We didn’t need telling twice. Another phantom was already after us. Together, Lake and I dove into the protected zone before its twisted jaws could reach our skin. It collided with the hazy field instead, its flesh and bone bursting into smoke and dissipating into the air.
Grasping the sand in her delicate hands, Lake crawled a little deeper into the zone until finally collapsing onto the ground, panting heavily. I flopped over onto my back, chest heaving. The field was faint, but the particles reflected enough starlight for me to see the thinnest, wavering curtain shooting up into the sky above me.

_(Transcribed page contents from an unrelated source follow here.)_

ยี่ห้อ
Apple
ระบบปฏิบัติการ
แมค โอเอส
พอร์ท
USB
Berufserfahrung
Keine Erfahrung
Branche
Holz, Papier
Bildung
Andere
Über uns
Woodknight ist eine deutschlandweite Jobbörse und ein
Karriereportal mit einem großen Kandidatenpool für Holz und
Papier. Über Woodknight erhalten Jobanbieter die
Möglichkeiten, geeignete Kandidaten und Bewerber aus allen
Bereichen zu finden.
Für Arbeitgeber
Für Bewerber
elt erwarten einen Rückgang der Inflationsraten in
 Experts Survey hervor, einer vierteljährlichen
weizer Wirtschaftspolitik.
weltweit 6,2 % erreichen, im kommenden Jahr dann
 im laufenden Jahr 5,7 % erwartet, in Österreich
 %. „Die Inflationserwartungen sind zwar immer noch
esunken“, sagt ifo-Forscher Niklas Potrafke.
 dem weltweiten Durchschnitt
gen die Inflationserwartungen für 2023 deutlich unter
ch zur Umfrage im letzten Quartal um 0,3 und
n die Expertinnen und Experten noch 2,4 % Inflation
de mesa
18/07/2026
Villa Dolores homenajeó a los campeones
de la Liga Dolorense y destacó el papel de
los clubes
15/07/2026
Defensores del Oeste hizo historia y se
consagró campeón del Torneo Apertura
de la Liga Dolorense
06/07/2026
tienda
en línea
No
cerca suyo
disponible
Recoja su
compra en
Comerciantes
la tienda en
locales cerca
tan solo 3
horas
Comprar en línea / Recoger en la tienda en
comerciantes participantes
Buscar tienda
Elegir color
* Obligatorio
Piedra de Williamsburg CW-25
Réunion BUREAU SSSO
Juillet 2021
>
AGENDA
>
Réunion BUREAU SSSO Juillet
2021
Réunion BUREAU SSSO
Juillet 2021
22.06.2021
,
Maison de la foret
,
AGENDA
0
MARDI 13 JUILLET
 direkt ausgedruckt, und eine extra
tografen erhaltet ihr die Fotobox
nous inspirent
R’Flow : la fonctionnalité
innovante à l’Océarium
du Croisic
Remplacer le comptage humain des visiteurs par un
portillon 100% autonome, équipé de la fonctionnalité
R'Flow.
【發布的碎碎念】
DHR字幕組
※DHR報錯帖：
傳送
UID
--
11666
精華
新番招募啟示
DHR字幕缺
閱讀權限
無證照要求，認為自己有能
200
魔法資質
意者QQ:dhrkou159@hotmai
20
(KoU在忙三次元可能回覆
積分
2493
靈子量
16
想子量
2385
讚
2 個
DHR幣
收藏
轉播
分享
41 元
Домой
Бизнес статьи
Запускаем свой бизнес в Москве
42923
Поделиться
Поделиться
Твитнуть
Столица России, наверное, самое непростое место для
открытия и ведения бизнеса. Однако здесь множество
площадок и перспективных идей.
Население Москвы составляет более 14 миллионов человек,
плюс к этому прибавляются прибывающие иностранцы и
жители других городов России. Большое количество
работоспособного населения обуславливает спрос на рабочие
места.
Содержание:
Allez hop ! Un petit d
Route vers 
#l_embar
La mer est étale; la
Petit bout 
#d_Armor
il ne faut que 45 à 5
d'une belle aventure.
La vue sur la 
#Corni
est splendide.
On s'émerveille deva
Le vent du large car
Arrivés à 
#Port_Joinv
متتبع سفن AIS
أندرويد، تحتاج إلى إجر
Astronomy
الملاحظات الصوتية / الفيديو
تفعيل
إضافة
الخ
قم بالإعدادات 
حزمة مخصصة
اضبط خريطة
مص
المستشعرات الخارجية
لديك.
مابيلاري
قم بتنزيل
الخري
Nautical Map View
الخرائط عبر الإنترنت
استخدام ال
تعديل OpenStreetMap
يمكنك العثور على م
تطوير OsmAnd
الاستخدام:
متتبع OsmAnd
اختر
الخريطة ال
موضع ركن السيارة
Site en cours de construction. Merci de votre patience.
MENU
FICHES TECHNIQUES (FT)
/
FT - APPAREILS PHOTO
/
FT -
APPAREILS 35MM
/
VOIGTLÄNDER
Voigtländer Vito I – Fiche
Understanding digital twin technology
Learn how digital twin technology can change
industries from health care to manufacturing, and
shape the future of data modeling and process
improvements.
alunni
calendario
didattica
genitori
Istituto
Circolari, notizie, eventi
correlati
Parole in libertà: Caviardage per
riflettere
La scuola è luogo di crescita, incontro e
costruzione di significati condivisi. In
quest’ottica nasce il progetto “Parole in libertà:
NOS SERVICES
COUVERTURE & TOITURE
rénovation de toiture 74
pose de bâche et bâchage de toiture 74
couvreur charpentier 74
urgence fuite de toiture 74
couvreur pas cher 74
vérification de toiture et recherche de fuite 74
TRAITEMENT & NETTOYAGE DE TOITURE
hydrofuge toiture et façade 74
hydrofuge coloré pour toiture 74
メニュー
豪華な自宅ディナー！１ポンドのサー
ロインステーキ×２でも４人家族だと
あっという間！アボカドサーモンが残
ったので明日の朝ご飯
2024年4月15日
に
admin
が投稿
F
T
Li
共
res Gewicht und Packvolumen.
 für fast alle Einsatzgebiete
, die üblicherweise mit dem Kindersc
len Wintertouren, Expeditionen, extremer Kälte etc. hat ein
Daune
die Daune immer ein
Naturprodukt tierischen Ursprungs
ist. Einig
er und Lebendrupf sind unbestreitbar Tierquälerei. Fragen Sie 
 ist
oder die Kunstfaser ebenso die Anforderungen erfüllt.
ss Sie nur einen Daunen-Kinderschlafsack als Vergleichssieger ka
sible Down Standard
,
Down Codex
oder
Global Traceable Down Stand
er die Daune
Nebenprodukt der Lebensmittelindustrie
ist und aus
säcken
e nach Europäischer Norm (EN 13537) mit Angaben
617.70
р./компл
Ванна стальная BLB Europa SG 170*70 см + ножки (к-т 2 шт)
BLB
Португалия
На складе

“This mission is time-sensitive, girls,” said Sibyl. “You’ll need to make your way to Saul’s hideout.”
According to the Sect’s intel, Saul was somewhere in this area, underground. It took a hell of a lot of work to get him into Sect custody the first time. This time, we wouldn’t lose him.
With a half-haphazard tap of my hand, I jostled Lake before she could lose consciousness. “Come on, we’re getting up.”
“You first.”
Wiping sand off my cheeks, I dragged myself to my feet, helping Lake up. After one last glance at the monsters roaming behind the protective field, we started our trek to Saul’s hideout.
The winds were gradually starting to calm on their own. Respectable gusts shifted the sands across scattered green shrubs dotting the desert hills. I ignored the sound of phantom cries to concentrate on the stars above me lining the dark sky.
When I was a kid, my sister, June, would look at the sky from behind the window of our bedroom in Buffalo. She was the stargazer, the dreamer. She’d stare at the stars, maybe imagining the impossible. What would she think if she could see me here, battling phantoms in the middle of a desert?
For me, impossible was just another day. That’s what it meant to be an Effigy.
“Oi.” As we neared the location of Saul’s hideout, Lake pointed at Chae Rin’s running figure in the distance. “How the hell does she still have any energy after all that?”
Chae Rin’s stamina and strength were incredible, even for an Effigy. But Chae Rin hadn’t gotten out of the phantom onslaught without a scratch. She had a few up her arms, her pale skin and blood exposed to the air through the tears in her sleeves. Her short black hair grazed her shoulders back and forth as she continued toward us.
“You okay?” I called out to her.
Slowing down, she lifted her slender arm. “It’s not as bad as it looks.” She looked around. “So, where’s the Warrior Princess?”